Risk adjustment is used, in a sense, to even the playing field. In fee-for-service or “traditional” Medicare, clinicians bill for each service or interaction. However, MA plans (which provide basic Medicare coverage as well as supplemental benefits often important to persons living with dementia) are paid prospectively, which means that they have to try to predict the health care costs of any given enrollee for the coming year based on last year's costs. That seems straightforward enough for healthy enrollees, but individuals living with complex—and complicating—conditions like Alzheimer's and related dementias, present greater financial risk to plans. Therefore, these methodologies are designed to mitigate or adjust for some of that risk. Hence, risk adjustment.
But why does it matter?
Risk adjustment should lead to more accurate payments and help MA plans to allocate resources appropriately. For persons living with dementia, it is critical that plans be able to anticipate as many of their needs as possible. Medicare beneficiaries with dementia are much more likely than those without dementia to have other chronic conditions: 26 percent of beneficiaries over 65 with dementia have five or more of these conditions, compared to only four percent of those without Alzheimer's or another dementia. Cognitive impairment also complicates the management of those other conditions, further adding to costs. If a MA plan can factor in a person's dementia diagnosis, it can better predict and plan for these costs, ensuring that enrollees have access to appropriate care. That's why the Alzheimer's Impact Movement (AIM) has pushed for the inclusion of dementia codes in CMS's MA risk adjustment methodology. We also discussed the importance of payment accuracy in our comments to the Senate Finance Committee's Bipartisan Chronic Care Working Group in 2015.

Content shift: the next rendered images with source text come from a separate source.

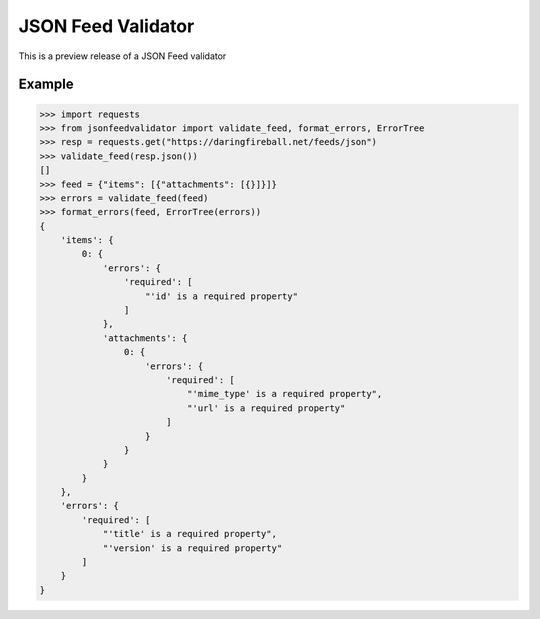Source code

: JSON Feed Validator
===================

This is a preview release of a JSON Feed validator


Example
-------

.. code-block:: python

    >>> import requests
    >>> from jsonfeedvalidator import validate_feed, format_errors, ErrorTree
    >>> resp = requests.get("https://daringfireball.net/feeds/json")
    >>> validate_feed(resp.json())
    []
    >>> feed = {"items": [{"attachments": [{}]}]}
    >>> errors = validate_feed(feed)
    >>> format_errors(feed, ErrorTree(errors))
    {
        'items': {
            0: {
                'errors': {
                    'required': [
                        "'id' is a required property"
                    ]
                },
                'attachments': {
                    0: {
                        'errors': {
                            'required': [
                                "'mime_type' is a required property",
                                "'url' is a required property"
                            ]
                        }
                    }
                }
            }
        },
        'errors': {
            'required': [
                "'title' is a required property",
                "'version' is a required property"
            ]
        }
    }
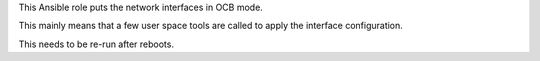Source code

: This Ansible role puts the network interfaces in OCB mode.

This mainly means that a few user space tools are called to apply the
interface configuration.

This needs to be re-run after reboots.
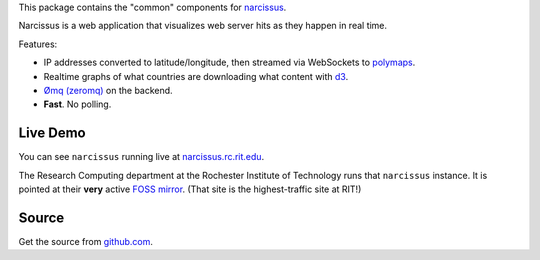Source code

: This package contains the "common" components for `narcissus
<https://github.com/ralphbean/narcissus>`_.

Narcissus is a web application that visualizes web server hits
as they happen in real time.

Features:

* IP addresses converted to latitude/longitude, then streamed via
  WebSockets to `polymaps <http://polymaps.org/>`_.
* Realtime graphs of what countries are downloading what content with `d3
  <http://d3js.org>`_.
* `Ømq (zeromq) <http://www.zeromq.org/>`_ on the backend.
* **Fast**.  No polling.

Live Demo
---------
You can see ``narcissus`` running live at `narcissus.rc.rit.edu
<http://narcissus.rc.rit.edu>`_.

The Research Computing department at the Rochester Institute of Technology runs
that ``narcissus`` instance.  It is pointed at their **very** active `FOSS mirror
<http://mirror.rit.edu>`_.  (That site is the highest-traffic site at RIT!)

Source
------

Get the source from `github.com <http://github.com/ralphbean/narcissus>`_.
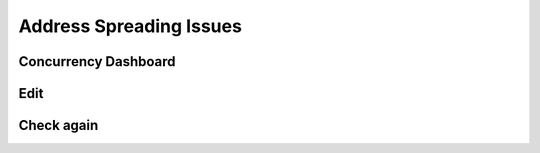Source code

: Address Spreading Issues
------------------------

Concurrency Dashboard
+++++++++++++++++++++

Edit
++++

Check again
+++++++++++
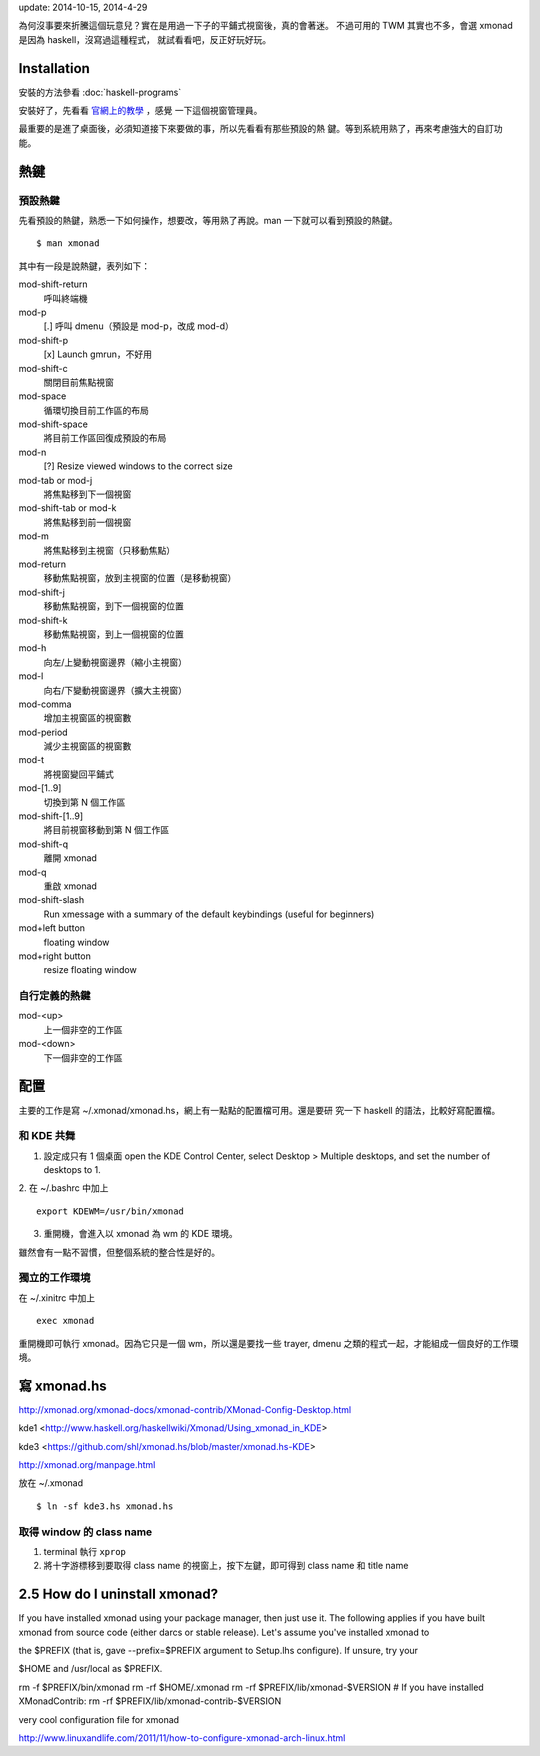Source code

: .. date: 2013/12/02 09:10:51
.. slug: tiling-window-manager-xmonad-with-kde
.. title: Tiling window manager - Xmonad with KDE
.. tags:
.. description:
.. link:

update: 2014-10-15, 2014-4-29

為何沒事要來折騰這個玩意兒？實在是用過一下子的平鋪式視窗後，真的會著迷。
不過可用的 TWM 其實也不多，會選 xmonad 是因為 haskell，沒寫過這種程式，
就試看看吧，反正好玩好玩。

Installation
============

安裝的方法參看 :doc:`haskell-programs`

安裝好了，先看看 `官網上的教學 <http://xmonad.org/tour.html>`_ ，感覺
一下這個視窗管理員。


最重要的是進了桌面後，必須知道接下來要做的事，所以先看看有那些預設的熱
鍵。等到系統用熟了，再來考慮強大的自訂功能。

熱鍵
====

預設熱鍵
--------

先看預設的熱鍵，熟悉一下如何操作，想要改，等用熟了再說。man 一下就可以看到預設的熱鍵。
::

   $ man xmonad

其中有一段是說熱鍵，表列如下：

mod-shift-return
    呼叫終端機

mod-p
    [.] 呼叫 dmenu（預設是 mod-p，改成 mod-d）

mod-shift-p
    [x] Launch gmrun，不好用

mod-shift-c
    關閉目前焦點視窗

mod-space
    循環切換目前工作區的布局

mod-shift-space
    將目前工作區回復成預設的布局

mod-n
    [?] Resize viewed windows to the correct size

mod-tab or mod-j
    將焦點移到下一個視窗

mod-shift-tab or mod-k
    將焦點移到前一個視窗

mod-m
    將焦點移到主視窗（只移動焦點）

mod-return
    移動焦點視窗，放到主視窗的位置（是移動視窗）

mod-shift-j
    移動焦點視窗，到下一個視窗的位置

mod-shift-k
    移動焦點視窗，到上一個視窗的位置

mod-h
    向左/上變動視窗邊界（縮小主視窗）

mod-l
    向右/下變動視窗邊界（擴大主視窗）

mod-comma
    增加主視窗區的視窗數

mod-period
    減少主視窗區的視窗數

mod-t
    將視窗變回平鋪式

mod-[1..9]
    切換到第 N 個工作區

mod-shift-[1..9]
    將目前視窗移動到第 N 個工作區

mod-shift-q
    離開 xmonad

mod-q
    重啟 xmonad

mod-shift-slash
    Run xmessage with a summary of the default keybindings (useful for beginners)

mod+left button
    floating window

mod+right button
    resize floating window


自行定義的熱鍵
--------------

mod-<up>
    上一個非空的工作區

mod-<down>
    下一個非空的工作區

..
   mod-shift-x
       主視窗區左右交換顯示

   mod-shift-y
       主視窗上下交換顯示

配置
====

主要的工作是寫 ~/.xmonad/xmonad.hs，網上有一點點的配置檔可用。還是要研
究一下 haskell 的語法，比較好寫配置檔。

和 KDE 共舞
-----------

1. 設定成只有 1 個桌面 open the KDE Control Center, select Desktop >
   Multiple desktops, and set the number of desktops to 1.

2. 在 ~/.bashrc 中加上
::

   export KDEWM=/usr/bin/xmonad

3. 重開機，會進入以 xmonad 為 wm 的 KDE 環境。

雖然會有一點不習慣，但整個系統的整合性是好的。

獨立的工作環境
--------------

在 ~/.xinitrc 中加上
::

    exec xmonad

重開機即可執行 xmonad。因為它只是一個 wm，所以還是要找一些 trayer, dmenu 之類的程式一起，才能組成一個良好的工作環境。

寫 xmonad.hs
============

http://xmonad.org/xmonad-docs/xmonad-contrib/XMonad-Config-Desktop.html

kde1 <http://www.haskell.org/haskellwiki/Xmonad/Using_xmonad_in_KDE>

kde3 <https://github.com/shl/xmonad.hs/blob/master/xmonad.hs-KDE>

http://xmonad.org/manpage.html

放在 ~/.xmonad
::

   $ ln -sf kde3.hs xmonad.hs

取得 window 的 class name
-------------------------

1. terminal 執行 ``xprop``
2. 將十字游標移到要取得 class name 的視窗上，按下左鍵，即可得到 class name 和 title name

2.5 How do I uninstall xmonad?
==============================
If you have installed xmonad using your package manager, then just use it.
The following applies if you have built xmonad from source code (either darcs or stable release).
Let's assume you've installed xmonad to

the $PREFIX (that is, gave --prefix=$PREFIX argument to Setup.lhs configure). If unsure, try your

$HOME and /usr/local as $PREFIX.

rm  -f $PREFIX/bin/xmonad
rm -rf $HOME/.xmonad
rm -rf $PREFIX/lib/xmonad-$VERSION
# If you have installed XMonadContrib:
rm -rf $PREFIX/lib/xmonad-contrib-$VERSION

very cool configuration file for xmonad

http://www.linuxandlife.com/2011/11/how-to-configure-xmonad-arch-linux.html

Previously, CMS had been hesitant to include dementia due to a concern that the broad definition of dementia could result in inaccurate payment—meaning payments would be overpredicted. We remained convinced that the costs of these enrollees were being underpredicted.
The issue was also an area of growing interest for Congress, which, through the AIM-championed 21st Century Cures Act (P.L. 114-255), required that CMS revisit its model and improve payment accuracy. The agency analyzed 10 chronic conditions not previously counted and determined that two dementia codes met the minimum requirements for inclusion in its model, and asked for public comment. The Alzheimer's Association and AIM, as well as many other commenters wrote in support of the Alternative Payment Conditions Count (APCC), which accounts for dementia. CMS just approved the APCC, and we applaud CMS for taking action. As the number of Americans with Alzheimer's and other dementias grows, it will become increasingly important that MA plans be able to anticipate and plan for the needs of our constituents.
The APCC methodology will be phased in beginning in 2020. Its implementation will lead to more accurate reimbursement to plans that serve the sickest beneficiaries, and, in turn, improve access to care. Although less visible than our legislative advocacy, AIM promotes dementia-related policies and regulatory changes like these by working with a variety of federal agencies, and we are grateful to all of the open and collaborative partners we've found in the government. The Alzheimer's Association and AIM commend CMS for its commitment to improving care for all individuals affected by dementia.